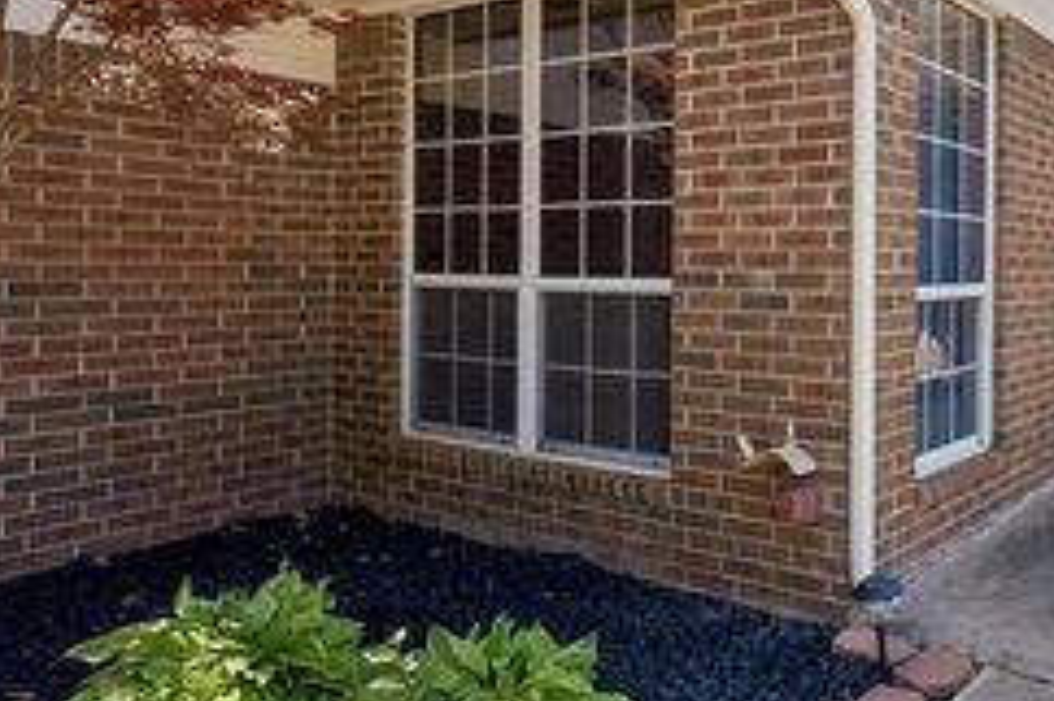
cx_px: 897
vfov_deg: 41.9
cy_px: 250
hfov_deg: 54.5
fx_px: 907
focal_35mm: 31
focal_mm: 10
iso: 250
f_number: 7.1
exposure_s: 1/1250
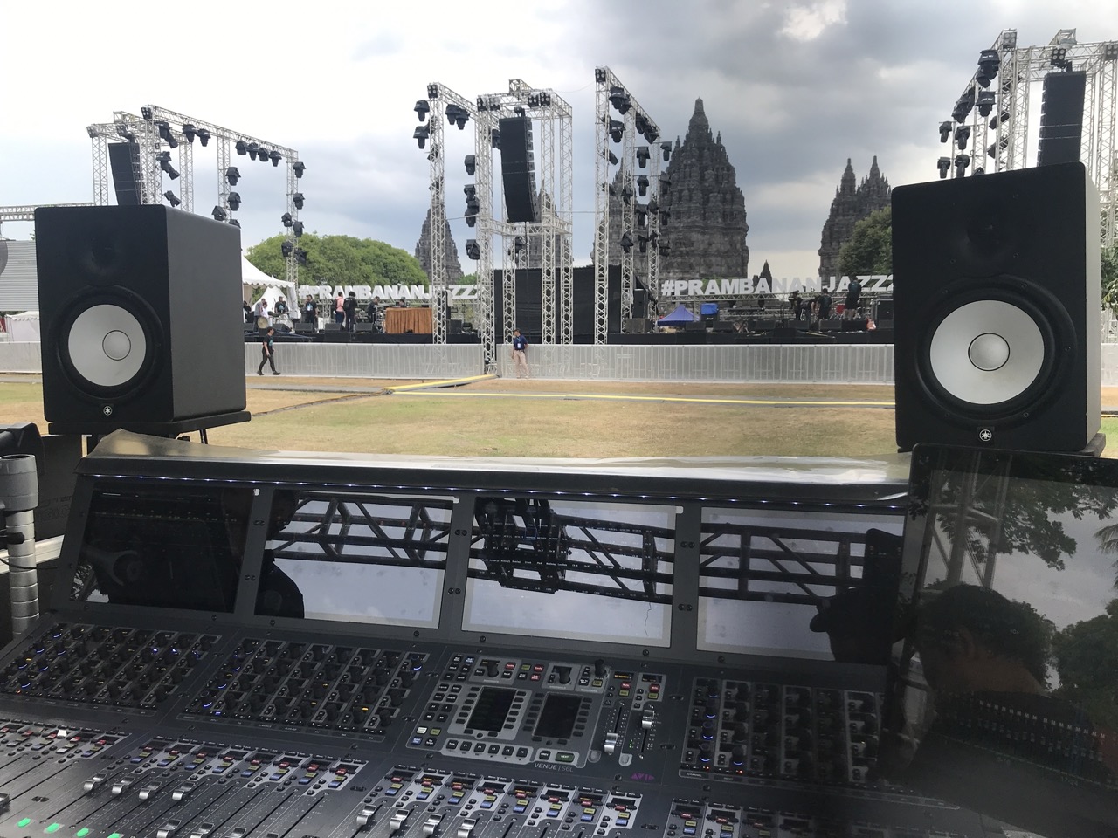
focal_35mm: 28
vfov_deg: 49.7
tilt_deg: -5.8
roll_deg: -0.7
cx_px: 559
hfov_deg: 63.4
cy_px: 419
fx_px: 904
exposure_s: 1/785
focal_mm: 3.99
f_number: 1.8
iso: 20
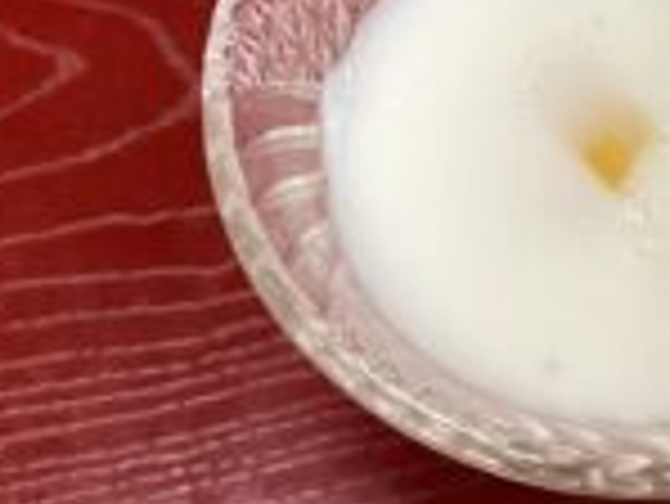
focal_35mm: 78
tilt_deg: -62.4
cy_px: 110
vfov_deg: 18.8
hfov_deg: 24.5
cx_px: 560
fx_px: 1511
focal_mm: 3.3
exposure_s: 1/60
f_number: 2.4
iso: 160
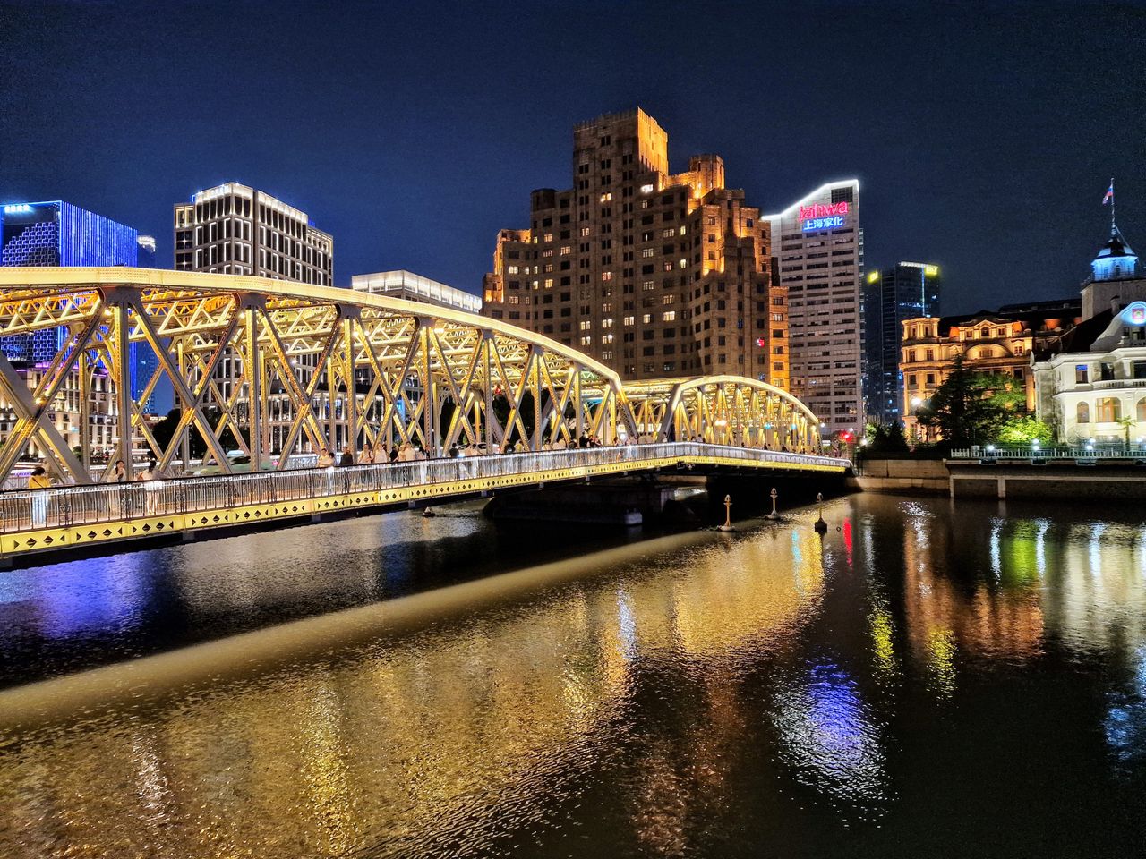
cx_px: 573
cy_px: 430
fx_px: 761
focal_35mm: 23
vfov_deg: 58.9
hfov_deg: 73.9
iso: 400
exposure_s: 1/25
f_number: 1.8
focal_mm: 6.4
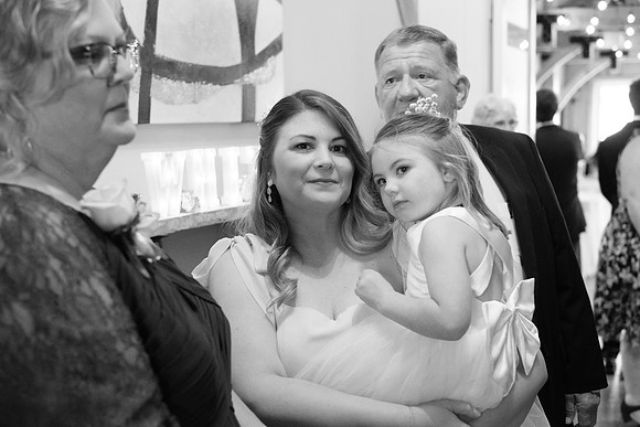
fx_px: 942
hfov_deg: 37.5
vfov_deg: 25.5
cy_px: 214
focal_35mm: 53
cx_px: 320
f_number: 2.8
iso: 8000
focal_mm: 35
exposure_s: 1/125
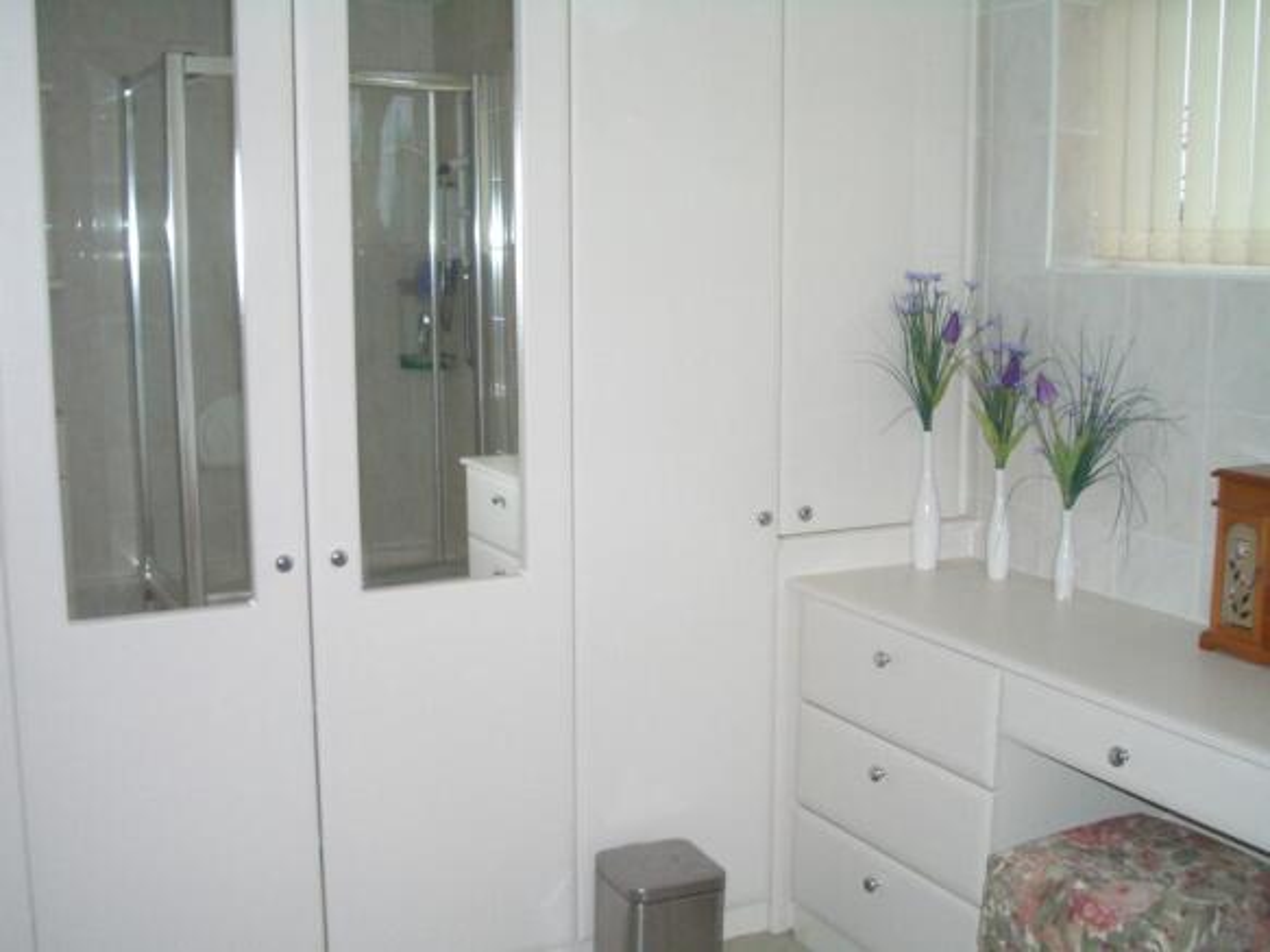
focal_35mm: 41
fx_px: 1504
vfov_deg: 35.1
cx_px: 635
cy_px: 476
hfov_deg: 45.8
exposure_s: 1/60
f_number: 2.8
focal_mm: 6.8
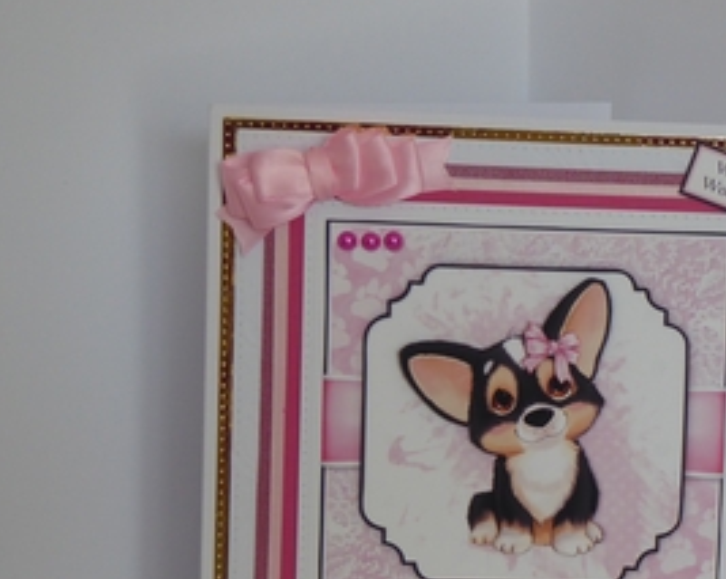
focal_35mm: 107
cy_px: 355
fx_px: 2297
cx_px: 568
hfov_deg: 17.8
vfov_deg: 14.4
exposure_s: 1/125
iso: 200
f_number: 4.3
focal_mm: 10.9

^^^^^^^^^^^^^^^^

# [Problem requirements]
The material must be returned exactly, with its pictures omitted.

# [Answer section]
cx_px: 897
vfov_deg: 41.9
cy_px: 250
hfov_deg: 54.5
fx_px: 907
focal_35mm: 31
focal_mm: 10
iso: 250
f_number: 7.1
exposure_s: 1/1250
focal_35mm: 28
vfov_deg: 49.7
tilt_deg: -5.8
roll_deg: -0.7
cx_px: 559
hfov_deg: 63.4
cy_px: 419
fx_px: 904
exposure_s: 1/785
focal_mm: 3.99
f_number: 1.8
iso: 20
focal_35mm: 78
tilt_deg: -62.4
cy_px: 110
vfov_deg: 18.8
hfov_deg: 24.5
cx_px: 560
fx_px: 1511
focal_mm: 3.3
exposure_s: 1/60
f_number: 2.4
iso: 160
cx_px: 573
cy_px: 430
fx_px: 761
focal_35mm: 23
vfov_deg: 58.9
hfov_deg: 73.9
iso: 400
exposure_s: 1/25
f_number: 1.8
focal_mm: 6.4
fx_px: 942
hfov_deg: 37.5
vfov_deg: 25.5
cy_px: 214
focal_35mm: 53
cx_px: 320
f_number: 2.8
iso: 8000
focal_mm: 35
exposure_s: 1/125
focal_35mm: 41
fx_px: 1504
vfov_deg: 35.1
cx_px: 635
cy_px: 476
hfov_deg: 45.8
exposure_s: 1/60
f_number: 2.8
focal_mm: 6.8
focal_35mm: 107
cy_px: 355
fx_px: 2297
cx_px: 568
hfov_deg: 17.8
vfov_deg: 14.4
exposure_s: 1/125
iso: 200
f_number: 4.3
focal_mm: 10.9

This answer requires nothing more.